Arrow-right Camera
The Spokesman-Review Newspaper
Spokane, Washington  Est. May 19, 1883

Faith, fun and misfits

Speakers share the truths of their own journeys at conference

Patty

The Women of Faith Conference rolls into town Friday.

If you picture docile church ladies knitting sweaters while quietly listening to pious talks by pious people, change the picture.

“There are great parts that are over-the-top fun,” says singer and author Sandi Patty, one of the Women of Faith presenters.

“There are very poignant moments as well. You leave there gleefully exhausted. You’ve laughed, cried, you’ve danced. 

“Mandisa (the Grammy-nominated ‘American Idol’ finalist) gets us up there and we just dance!”

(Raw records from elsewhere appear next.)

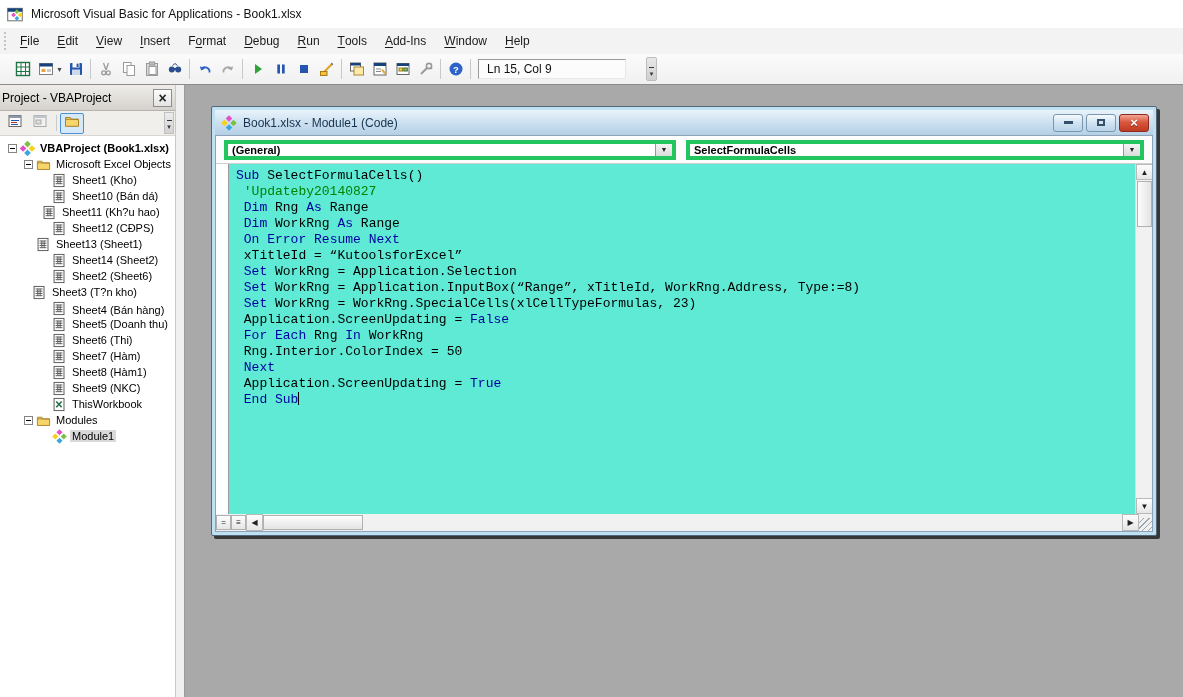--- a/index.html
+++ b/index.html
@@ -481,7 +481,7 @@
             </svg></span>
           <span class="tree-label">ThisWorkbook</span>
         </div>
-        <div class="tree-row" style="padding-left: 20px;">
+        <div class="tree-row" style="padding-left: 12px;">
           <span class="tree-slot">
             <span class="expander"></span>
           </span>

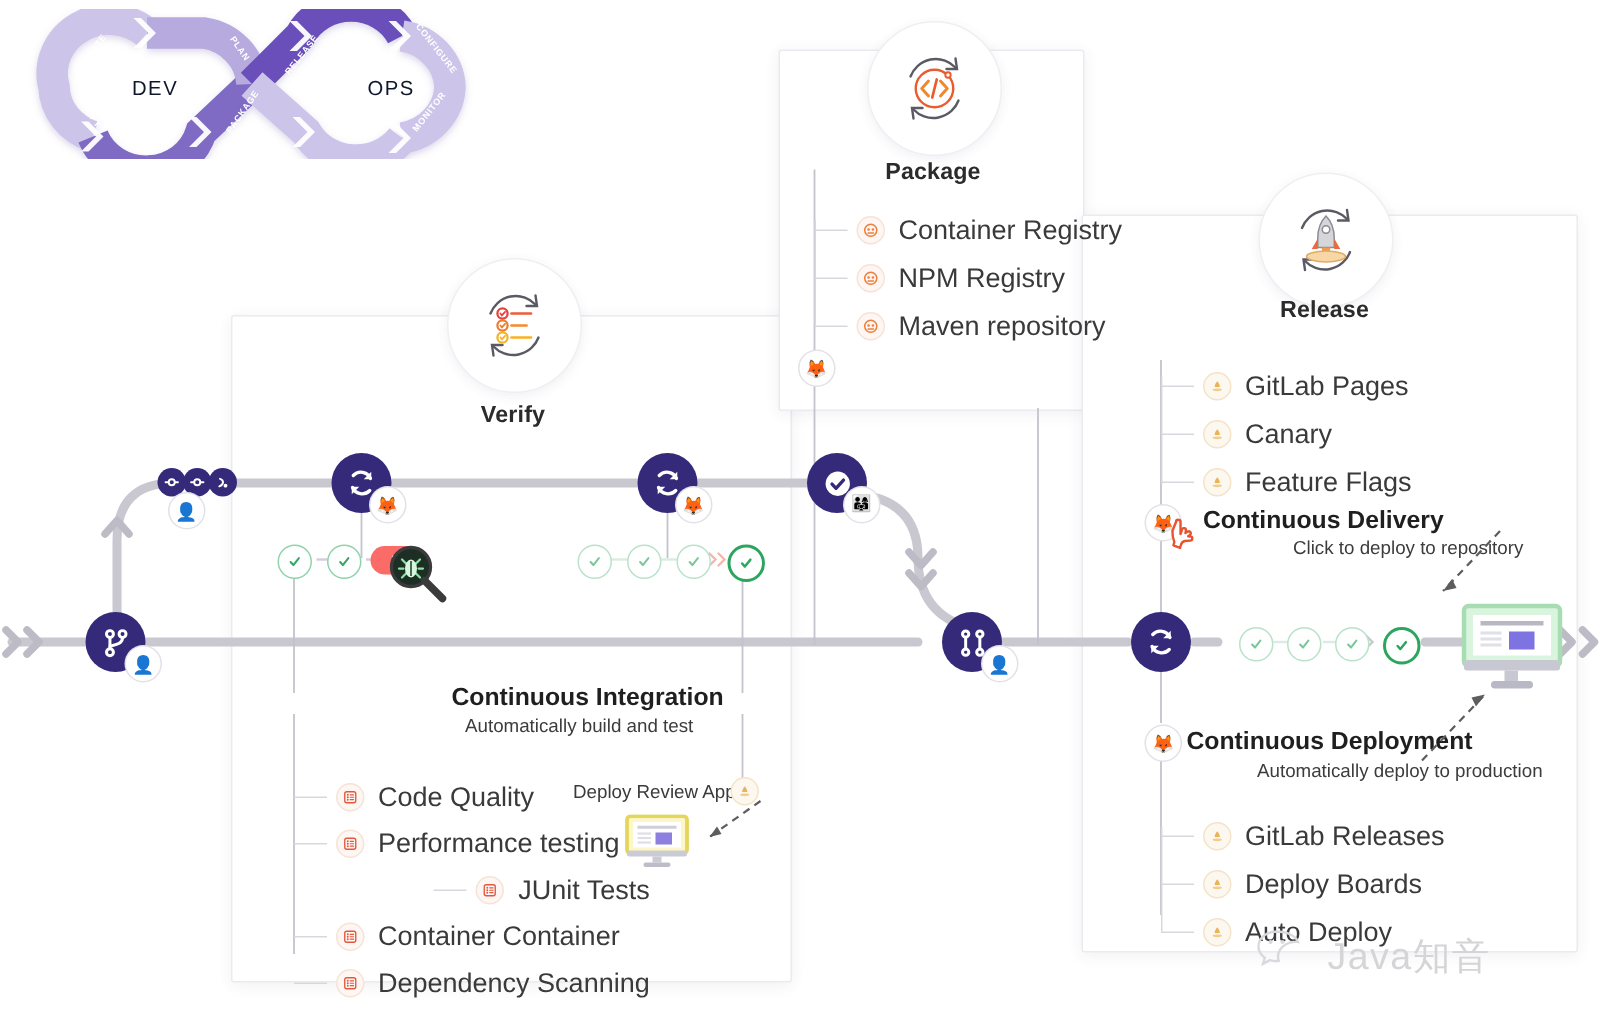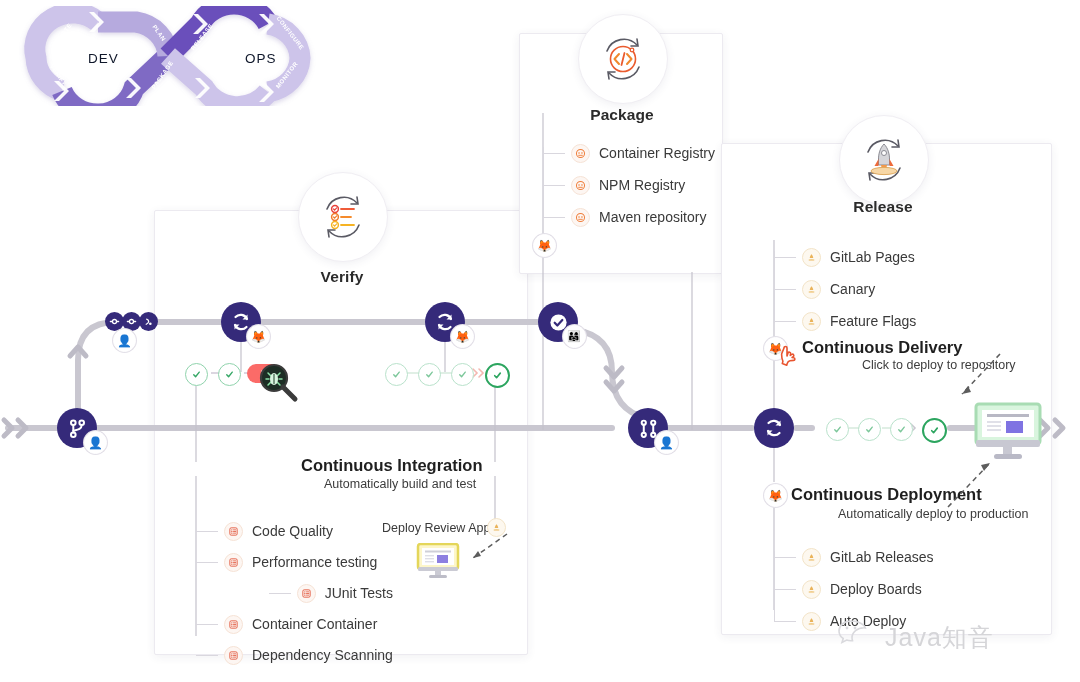--- a/index.html
+++ b/index.html
@@ -30,7 +30,7 @@
   .fbadge{width:17px;height:17px;border-radius:50%;background:#fdf6f2;
           border:1px solid #f6e3d6;display:flex;align-items:center;
           justify-content:center;margin-right:9px;flex:none;}
-  .flabel{font-size:14px;color:#3a3a3a;white-space:nowrap;}
+  .flabel{font-size:18px;color:#3a3a3a;white-space:nowrap;}
   .fspine{position:absolute;width:1px;background:#d9d7de;left:0;}
 
   

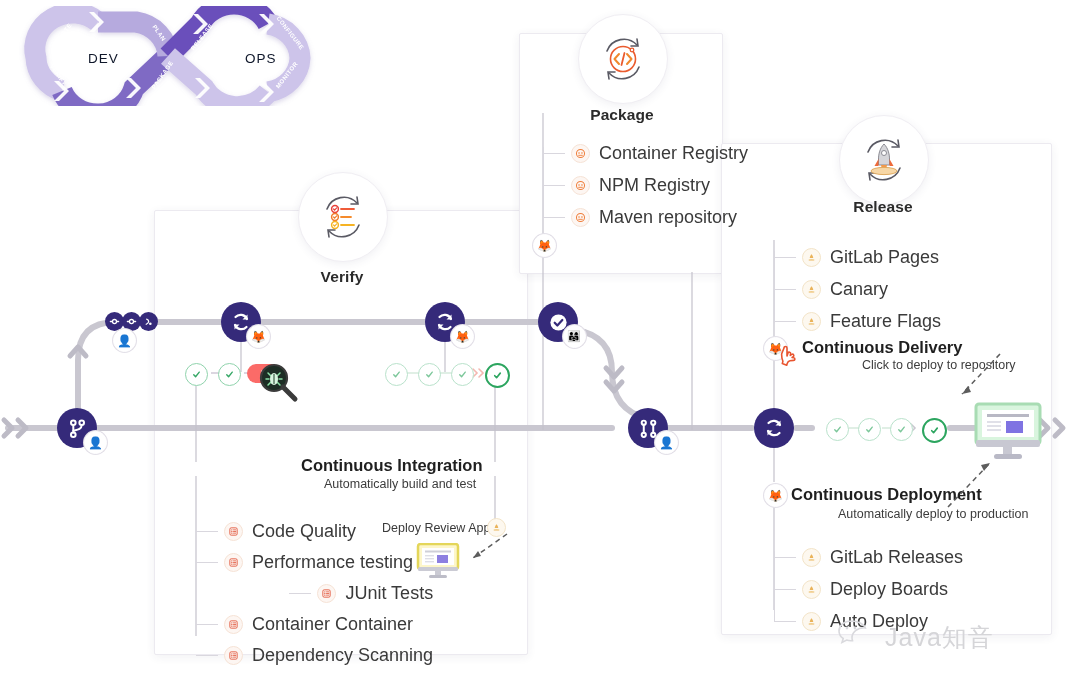--- a/index.html
+++ b/index.html
@@ -332,7 +332,7 @@
   </div>
 
   <div class="bighead" style="left:260px;top:456px;margin-left:41px;">Continuous Integration</div>
-  <div class="bigsub" style="left:324px;top:477px;">Automatically build and test</div>
+  <div class="bigsub" style="left:310px;top:477px;">Automatically build and test</div>
 
   <div class="flist" style="left:196px;top:518px;">
     <div class="frow">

In a recent interview from her Oklahoma City home, Patty also talked about some other surprises awaiting those who venture to their first Women of Faith Conference.

Big names will be there

Mandisa, for starters. Plus Amy Grant, who has sold more than 30 million albums and won six Grammys and, as her publicity points out, “put contemporary Christian music on the map.”

But that’s not the biggest surprise, Patty says. The nearly dozen presenters, all accomplished in their own ways, share the stage, the spotlight and equal billing.

“The Three Musketeers coined it, but we are all for one and one for all,” Patty says.

“We really are a team.  It’s about the women sitting in the seats, and what we can share from our own journey, from our experiences.

“We each have something different to share. At the end of the weekend, hopefully, each of the women (in the audience) has found something that warms their heart.”

Darn honest presenters

Patty, for instance, shares stories from a dark time more than a decade ago.

In her book “Layers: Uncovering and Celebrating God’s Original Idea of Me” (Thomas Nelson, 2008), she writes that she had to abandon her “façade as a smiling wife, a devoted mother of four kids, and a successful Christian recording artist.”

Patty, a Gospel Music Hall of Fame inductee, had separated from her husband, fallen in love with another man and struggled with lifelong weight issues and depression.

She writes: “I took a headlong plunge off the pedestal of Christian celebrity and eventually ended up at the front door of a mental health facility. I needed help, and I needed it badly.”

At 55, Patty is into truth-telling, as are the other conference presenters.

“The biggest way to get a message across is by example,” she says. “I share my story. Then I say, ‘Now, did the world end?’ What is it we think will happen if we tell our stories? We can see firsthand the world didn’t come to an end.”

Misfits welcome

When Patty attended her first Women of Faith Conference eight years ago, she was nervous.

“I thought I would come to Women of Faith, and I would be so out of place, and I would be looking for the other misfits, because I don’t have it all together in my life. I’ve made some mistakes,” she says.

“Life is not always tidy. I didn’t want to be in a roomful of women whose lives were tidy.”

Instead, she discovered just the opposite. And she’s urging Inland Northwest women to come see for themselves. 

“It is a room full of misfits,” Patty says. “A room full of very real women who don’t have it tidy all the time. That was just so refreshing for me.”